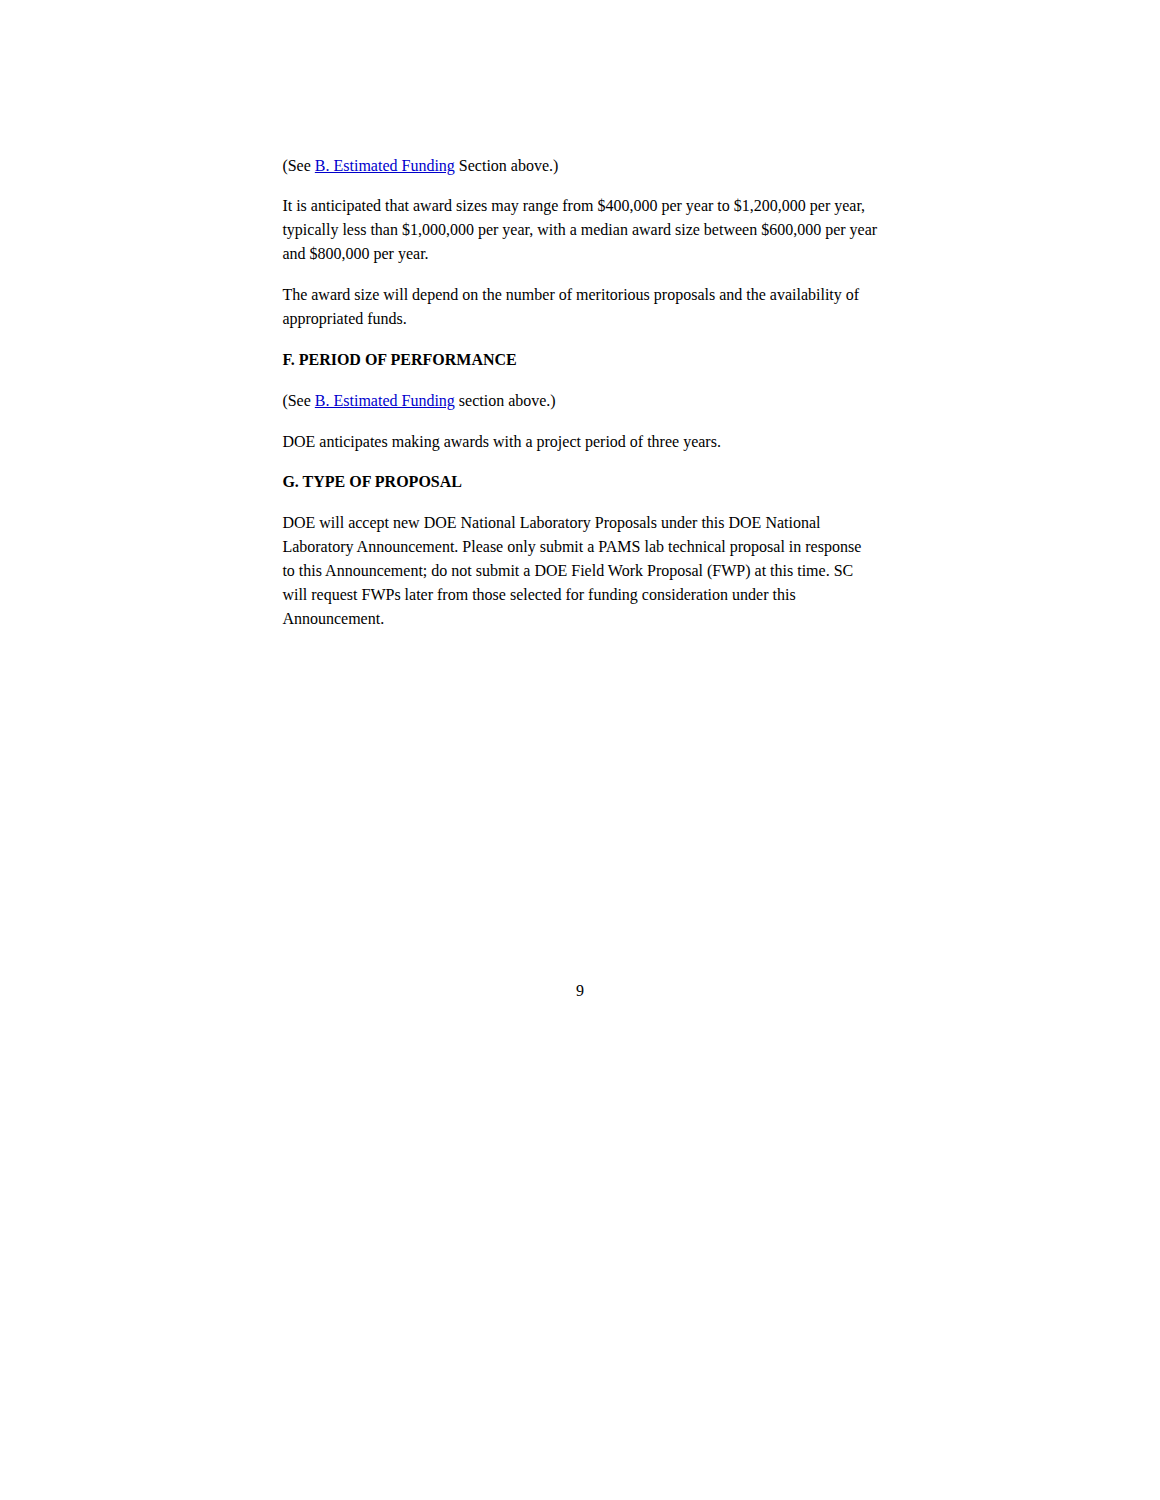(See B. Estimated Funding Section above.)
It is anticipated that award sizes may range from $400,000 per year to $1,200,000 per year, typically less than $1,000,000 per year, with a median award size between $600,000 per year and $800,000 per year.
The award size will depend on the number of meritorious proposals and the availability of appropriated funds.
F. Period of Performance
(See B. Estimated Funding section above.)
DOE anticipates making awards with a project period of three years.
G. Type of Proposal
DOE will accept new DOE National Laboratory Proposals under this DOE National Laboratory Announcement. Please only submit a PAMS lab technical proposal in response to this Announcement; do not submit a DOE Field Work Proposal (FWP) at this time. SC will request FWPs later from those selected for funding consideration under this Announcement.
9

Action item -
Since the listing holds pictures, return everything else in it exactly and omit those.

Written solution -
(See B. Estimated Funding Section above.)
It is anticipated that award sizes may range from $400,000 per year to $1,200,000 per year, typically less than $1,000,000 per year, with a median award size between $600,000 per year and $800,000 per year.
The award size will depend on the number of meritorious proposals and the availability of appropriated funds.
F. Period of Performance
(See B. Estimated Funding section above.)
DOE anticipates making awards with a project period of three years.
G. Type of Proposal
DOE will accept new DOE National Laboratory Proposals under this DOE National Laboratory Announcement. Please only submit a PAMS lab technical proposal in response to this Announcement; do not submit a DOE Field Work Proposal (FWP) at this time. SC will request FWPs later from those selected for funding consideration under this Announcement.
9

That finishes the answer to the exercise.